* _Reading passage_:
##########

Jefferson v. Greater Anchorage Area Borough

Annotate this Case

451 P.2d 730 (1969)

Will Key JEFFERSON, Appellant, v. GREATER ANCHORAGE AREA BOROUGH, a municipal corporation, Appellee.

No. 988.

Supreme Court of Alaska.

March 21, 1969.

*731 Will Key Jefferson, in pro. per.

Victor D. Carlson, Eric E. Wohlforth, Anchorage, for appellee.

Before NESBETT, C.J., and DIMOND and RABINOWITZ, JJ.

OPINION

NESBETT, Chief Justice.

Appellant's amended complaint questioning the legality of a bond election held by appellee Borough was dismissed with prejudice by the trial court for failure to state a claim upon which relief could be based and on the ground that the decision of that court in Dale v. Greater Anchorage Area Borough[1] was res judicata.

Appellant's first point on appeal is that the court's decision in Dale is not res judicata with respect to the issues he attempted to raise in this case.

The facts are that the legality of the same bond election was questioned in Dale in a complaint which was brought by Marjorie C. Dale on behalf of herself and all of the electors and real property owners of the Greater Anchorage Area Borough. The complaint was dismissed by the trial court on the ground that it failed to state a claim upon which relief could be granted since Marjorie Dale had not delivered to the borough assembly a written notice of contest of the election as required by borough ordinance. The trial court's dismissal was upheld by this court on appeal.[2]

Appellant argues that no valid judgment was ever entered in Dale because the court made no findings of fact and conclusions of law as required by Civil Rule 52(a).[3] Appellant argues in the alternative that if findings of fact and conclusions of law were not required, then it is clear that no trial on the merits was had and the doctrine of res judicata is therefore inapplicable.

We are of the opinion that no findings of fact and conclusions of law were required[4] and that the decision in Dale is res judicata.

While it is true that there was not a trial on the actual merits of each of the issues raised in Dale, it must be borne in mind that the plaintiff in that case had the opportunity of her day in court and could have had the issues heard on the merits if she had qualified herself by timely filing *732 notice of contest of the election. Civil Rule 41(b) states in part:

A dismissal for lack of jurisdiction or for improper venue or for lack of an indispensable party does not operate as an adjudication upon the merits. Any other dismissal not provided for in this rule and a dismissal under this subdivision operates as an adjudication upon the merits, unless the court in its order for dismissal otherwise specifies. (emphasis supplied).

##########

* _Raw data_:
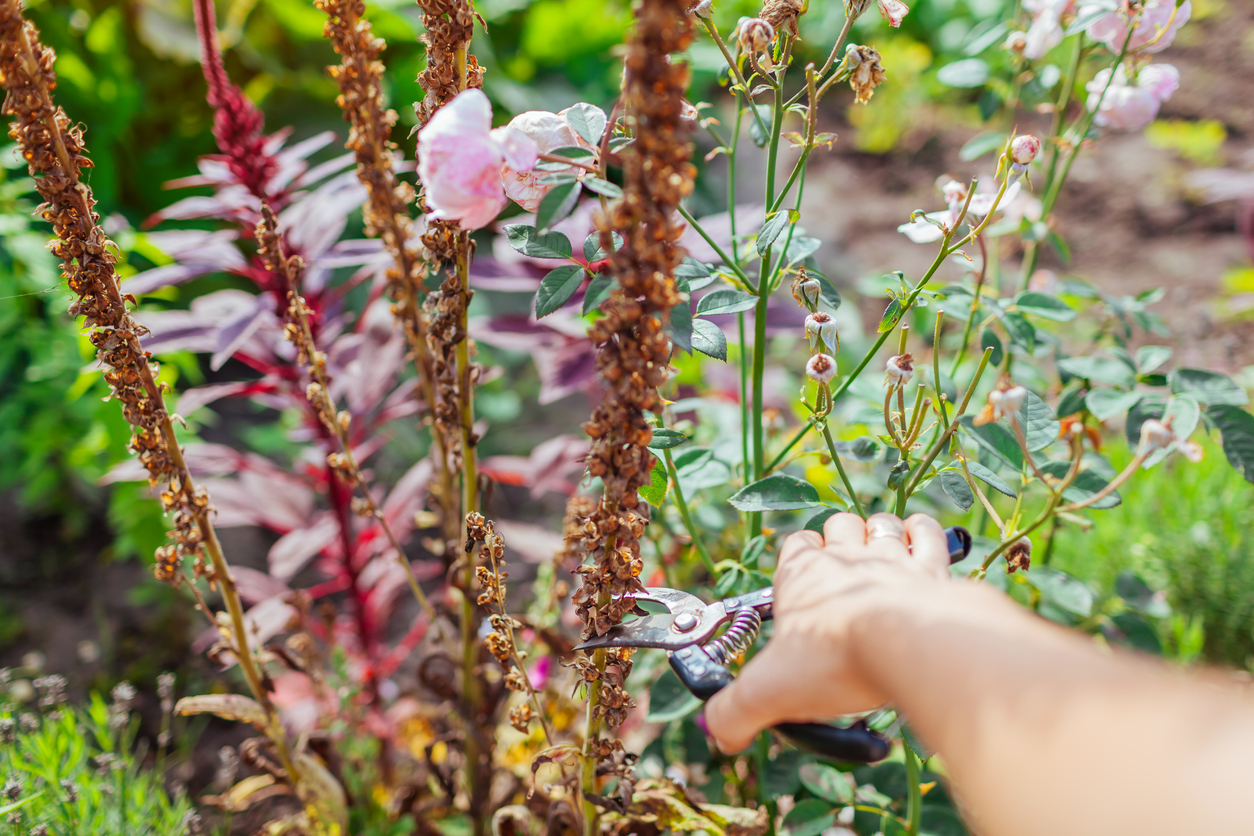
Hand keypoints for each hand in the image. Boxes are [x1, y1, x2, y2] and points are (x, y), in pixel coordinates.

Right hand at [703, 512, 952, 752]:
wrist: (910, 646)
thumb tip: (718, 732)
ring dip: (882, 532)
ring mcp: (892, 558)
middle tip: (845, 572)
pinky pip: (929, 534)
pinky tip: (923, 542)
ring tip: (883, 555)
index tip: (800, 579)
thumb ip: (735, 711)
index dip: (797, 556)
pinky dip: (925, 532)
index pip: (794, 545)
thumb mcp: (770, 692)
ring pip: (882, 524)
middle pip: (839, 526)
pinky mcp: (932, 570)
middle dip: (840, 538)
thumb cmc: (836, 660)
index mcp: (802, 575)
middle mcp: (847, 557)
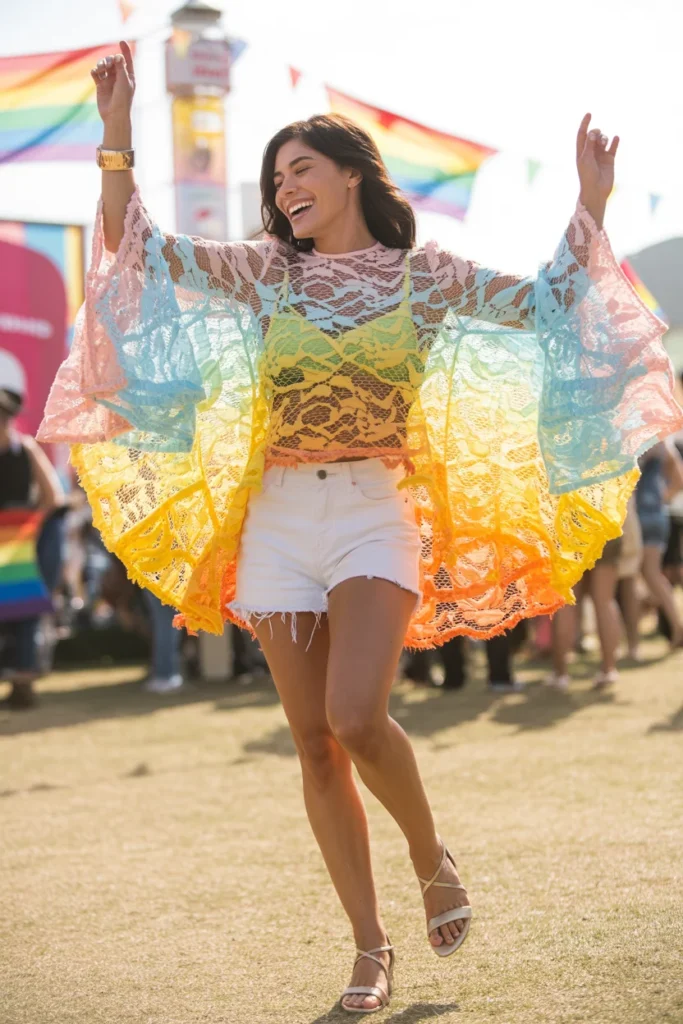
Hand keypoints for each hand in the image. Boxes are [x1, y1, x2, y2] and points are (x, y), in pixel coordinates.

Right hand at [91, 40, 134, 126]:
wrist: (114, 115)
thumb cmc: (123, 100)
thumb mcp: (123, 82)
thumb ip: (120, 67)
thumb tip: (118, 55)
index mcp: (128, 76)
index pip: (126, 60)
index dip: (124, 50)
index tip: (121, 40)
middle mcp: (119, 77)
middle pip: (112, 61)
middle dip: (108, 60)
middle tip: (106, 64)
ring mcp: (109, 81)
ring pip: (103, 66)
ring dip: (100, 64)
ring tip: (99, 69)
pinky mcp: (100, 85)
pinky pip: (96, 74)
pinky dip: (95, 71)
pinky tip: (95, 73)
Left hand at [576, 113, 618, 228]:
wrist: (596, 190)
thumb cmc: (587, 176)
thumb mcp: (585, 159)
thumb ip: (589, 144)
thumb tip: (593, 131)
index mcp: (581, 152)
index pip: (582, 134)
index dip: (585, 124)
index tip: (589, 113)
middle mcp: (591, 152)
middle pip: (594, 135)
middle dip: (596, 132)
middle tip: (598, 135)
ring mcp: (600, 156)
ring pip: (603, 139)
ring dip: (604, 137)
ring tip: (604, 142)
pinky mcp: (610, 160)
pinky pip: (613, 147)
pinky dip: (615, 141)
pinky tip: (616, 138)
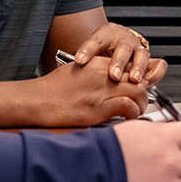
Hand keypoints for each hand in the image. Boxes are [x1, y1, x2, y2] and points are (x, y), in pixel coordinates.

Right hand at [28, 56, 151, 126]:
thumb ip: (94, 73)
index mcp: (97, 64)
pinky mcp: (98, 108)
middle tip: (141, 100)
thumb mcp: (76, 72)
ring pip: (138, 91)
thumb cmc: (51, 90)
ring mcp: (101, 91)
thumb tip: (105, 79)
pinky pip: (128, 106)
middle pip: (138, 77)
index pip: (129, 66)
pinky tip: (129, 116)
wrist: (36, 100)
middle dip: (144, 90)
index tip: (138, 86)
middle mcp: (103, 75)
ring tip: (137, 110)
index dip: (138, 77)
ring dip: (142, 102)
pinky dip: (133, 112)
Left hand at [70, 22, 153, 84]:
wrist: (115, 45)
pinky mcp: (149, 59)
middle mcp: (124, 39)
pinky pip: (158, 64)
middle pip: (122, 49)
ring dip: (138, 68)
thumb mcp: (90, 52)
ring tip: (134, 80)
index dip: (88, 50)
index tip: (80, 61)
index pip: (96, 40)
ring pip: (142, 55)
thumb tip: (68, 74)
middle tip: (113, 75)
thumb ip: (83, 61)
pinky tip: (148, 82)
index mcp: (106, 34)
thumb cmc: (101, 52)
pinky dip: (154, 73)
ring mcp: (138, 48)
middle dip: (118, 62)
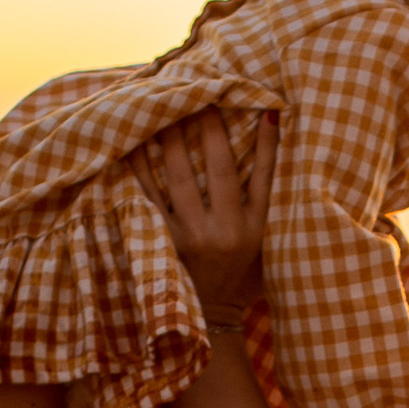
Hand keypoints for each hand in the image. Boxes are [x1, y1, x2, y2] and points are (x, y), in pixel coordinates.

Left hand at [154, 108, 276, 325]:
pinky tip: (135, 141)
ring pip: (179, 176)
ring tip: (167, 105)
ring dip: (172, 137)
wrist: (213, 316)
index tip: (255, 104)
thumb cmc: (246, 273)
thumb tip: (273, 123)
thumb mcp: (268, 238)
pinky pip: (149, 196)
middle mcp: (223, 232)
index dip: (262, 140)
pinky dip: (141, 166)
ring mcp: (190, 237)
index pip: (260, 175)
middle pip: (215, 167)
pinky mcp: (163, 241)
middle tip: (199, 91)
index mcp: (252, 230)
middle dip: (207, 126)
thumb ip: (269, 186)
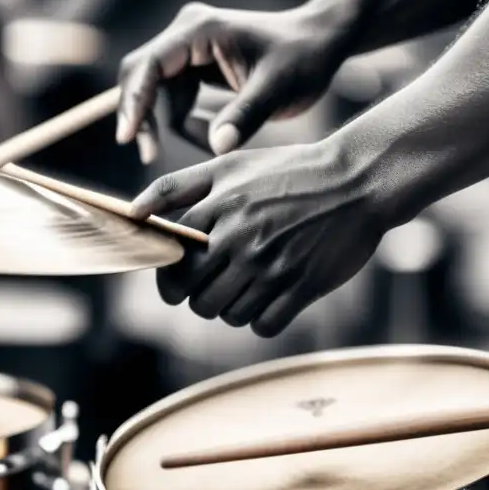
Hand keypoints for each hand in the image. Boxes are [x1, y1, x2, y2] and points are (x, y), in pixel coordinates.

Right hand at [116, 3, 342, 155]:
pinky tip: (214, 134)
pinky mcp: (194, 63)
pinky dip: (186, 120)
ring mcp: (188, 47)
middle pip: (140, 76)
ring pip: (155, 91)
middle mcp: (186, 32)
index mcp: (199, 30)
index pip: (148, 65)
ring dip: (173, 124)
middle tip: (150, 156)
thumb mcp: (278, 90)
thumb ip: (245, 116)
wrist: (322, 41)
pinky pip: (174, 97)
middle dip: (142, 117)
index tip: (128, 138)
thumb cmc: (304, 59)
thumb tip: (216, 148)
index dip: (134, 101)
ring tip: (211, 146)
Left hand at [131, 143, 386, 335]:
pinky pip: (263, 324)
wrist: (356, 180)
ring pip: (226, 314)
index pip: (171, 263)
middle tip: (207, 286)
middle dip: (194, 297)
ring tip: (241, 285)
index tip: (175, 278)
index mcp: (219, 209)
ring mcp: (272, 266)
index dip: (167, 277)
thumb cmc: (287, 171)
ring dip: (228, 307)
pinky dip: (260, 317)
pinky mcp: (302, 287)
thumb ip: (176, 187)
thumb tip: (132, 213)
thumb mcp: (228, 165)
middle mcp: (241, 239)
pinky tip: (268, 296)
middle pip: (194, 297)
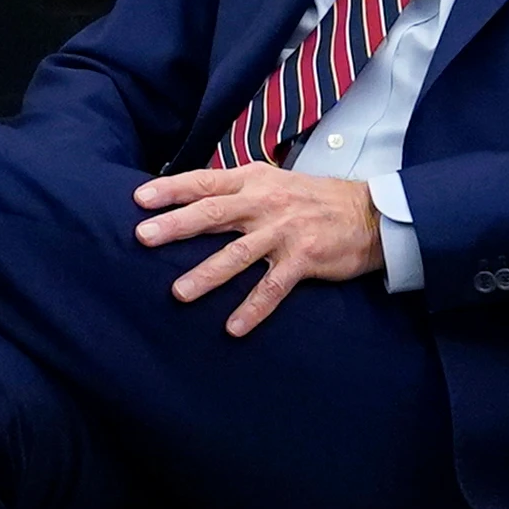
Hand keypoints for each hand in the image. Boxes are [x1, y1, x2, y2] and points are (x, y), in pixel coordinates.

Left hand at [130, 164, 384, 335]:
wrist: (368, 214)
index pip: (205, 182)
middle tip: (143, 237)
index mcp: (254, 180)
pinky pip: (272, 288)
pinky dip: (252, 309)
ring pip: (237, 255)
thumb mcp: (274, 182)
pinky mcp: (303, 259)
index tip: (139, 199)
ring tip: (179, 293)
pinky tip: (232, 328)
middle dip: (176, 226)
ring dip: (207, 275)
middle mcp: (265, 203)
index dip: (171, 189)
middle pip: (213, 213)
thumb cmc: (313, 199)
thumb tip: (195, 201)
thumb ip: (238, 190)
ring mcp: (283, 232)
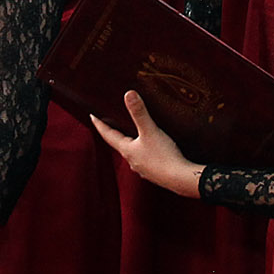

##########

* _Activity list_:
(a) In the court opinion, what did Marjorie Dale fail to deliver to the borough assembly?
(b) Under Civil Rule 41(b) as quoted in the court opinion, which kinds of dismissal do not operate as an adjudication upon the merits? List all of them.
(c) Write the next part of the court opinion, continuing after its final sentence.

* _Task-by-task outputs_:
(a) She did not deliver a written notice of contest of the election, which a borough ordinance required.

(b)
- A dismissal for lack of jurisdiction
- A dismissal for improper venue
- A dismissal for lack of an indispensable party

(c)
The above quoted portion of Alaska Civil Rule 41(b) has not been interpreted by this court. However, it is very similar to the corresponding portion of Federal Rule of Civil Procedure 41(b). In a somewhat analogous factual situation in Olsen v. Muskegon Piston Ring Co.,[5] the court stated:

Appellant urges that such a holding [dismissal without an actual trial on the merits of the issues raised by the complaint] deprives him of his day in court and penalizes him for the misconduct of his counsel. The effect of his argument is that he has been deprived of his right to a hearing, because he was not granted permission to present his case at a later day than that set for hearing. However, the right to a day in court means not the actual presentation of the case, but the right to be duly cited to appear and to be afforded an opportunity to be heard. Galpin v. Page, 18 Wall. 350, 360, 21 L. Ed. 959. Appellants' contention that no judgment was rendered on the merits also is not tenable. A judgment on the merits does not require a determination of the controversy after a trial or hearing on controverted facts. It is sufficient if the record shows that the parties might have had their controversies determined according to their respective rights if they had presented all their evidence and the court had applied the law. Freeman on Judgments, 5th Ed., Vol. II §§ 723-725. Such an opportunity was afforded the appellant who did not avail himself of the right.[6]

Since the order of the trial court did not otherwise specify, its dismissal of the complaint in Dale v. Greater Anchorage Area Borough operated as an adjudication upon the merits of the case under the specific provisions of Civil Rule 41(b).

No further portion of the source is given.